Luisa captures the frustration moving between cultures can bring. In her chapter on searching for bitter greens, produce not popular in Berlin, Luisa unflinchingly examines why not being able to find greens disrupts her equilibrium:
“[T]he thing is, I had taken those greens for granted in New York and now I missed them terribly. What’s worse, missing them made me a little resentful. … I resented vendors at the city’s greenmarkets for not knowing what the vegetables were when I asked them if they ever sold them. I resented my friends who looked at me quizzically when I complained about this problem, and the garden show in the south of Berlin that had gorgeous lacinato kale growing as part of a landscape display. … I even resented the regional farmers who insisted on planting nothing but curly kale, which is scientifically proven to be the world’s least delicious variety of kale.”
“But most of all I resented myself for getting hung up on something as superficial and silly as bitter greens. I knew deep down that the bitter greens weren’t really what was bugging me … I knew, in a way, that it was a relief to have found something tangible to be frustrated at. The lack of bitter greens was an easy target, easier than frustration with my daily life.”
Food and cooking are Luisa’s keys to feeling less alone, no matter where she lives: “Distance means nothing when your kitchen smells like home.” Each chapter of My Berlin Kitchen ends with recipes as interesting and varied as Luisa’s life: German cheesecake with quark and Alsatian flatbread with bacon; Italian roast peppers and traditional ragu; American fake baked beans and Mexican meatballs. All of the recipes sound delicious and seem relatively easy to make.

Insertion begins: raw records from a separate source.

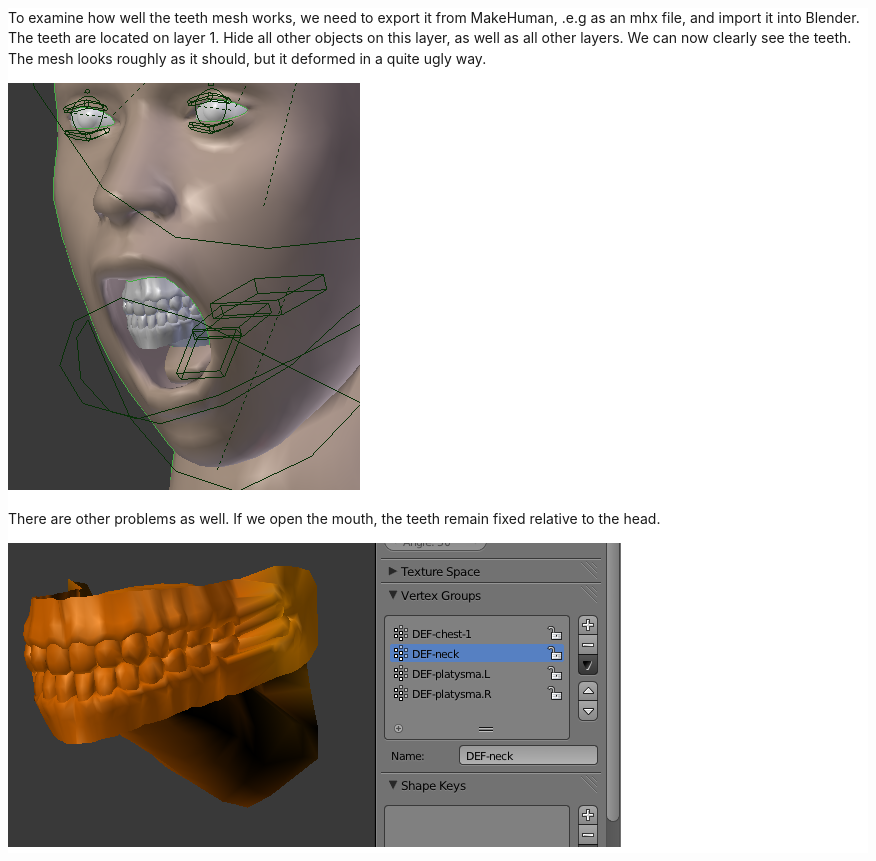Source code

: 

To examine how well the teeth mesh works, we need to export it from MakeHuman, .e.g as an mhx file, and import it into Blender. The teeth are located on layer 1. Hide all other objects on this layer, as well as all other layers. We can now clearly see the teeth. The mesh looks roughly as it should, but it deformed in a quite ugly way.



![mc2b-650-mouth-open.png](mc2b-650-mouth-open.png)



There are other problems as well. If we open the mouth, the teeth remain fixed relative to the head.



![mc2b-660-vgroups.png](mc2b-660-vgroups.png)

Luisa finally felt enough at home in Berlin to introduce her German friends to spicy foods. After her first spicy food party, Luisa discovered she had a receptive audience:
“The pot of [Meatballs in Chipotle-Tomato Sauce] had one lone meatball [left] in it. … But the mild pork goulash was entirely untouched. During the rest of the party, which lasted until 4:00 a.m., friends came up to me, fanning their mouths…’Those meatballs were insane. I need the recipe. And another beer.’”
Luisa’s meatball recipe, adapted from a Diana Kennedy recipe, is easy to make, full-flavored, and delicious. As it simmers, Meatballs in Chipotle-Tomato Sauce fills the house with the best aroma ever: the smell of a welcoming and comforting home.
NOTE: Viking/Penguin gave me a review copy of My Berlin Kitchen and is sponsoring the giveway.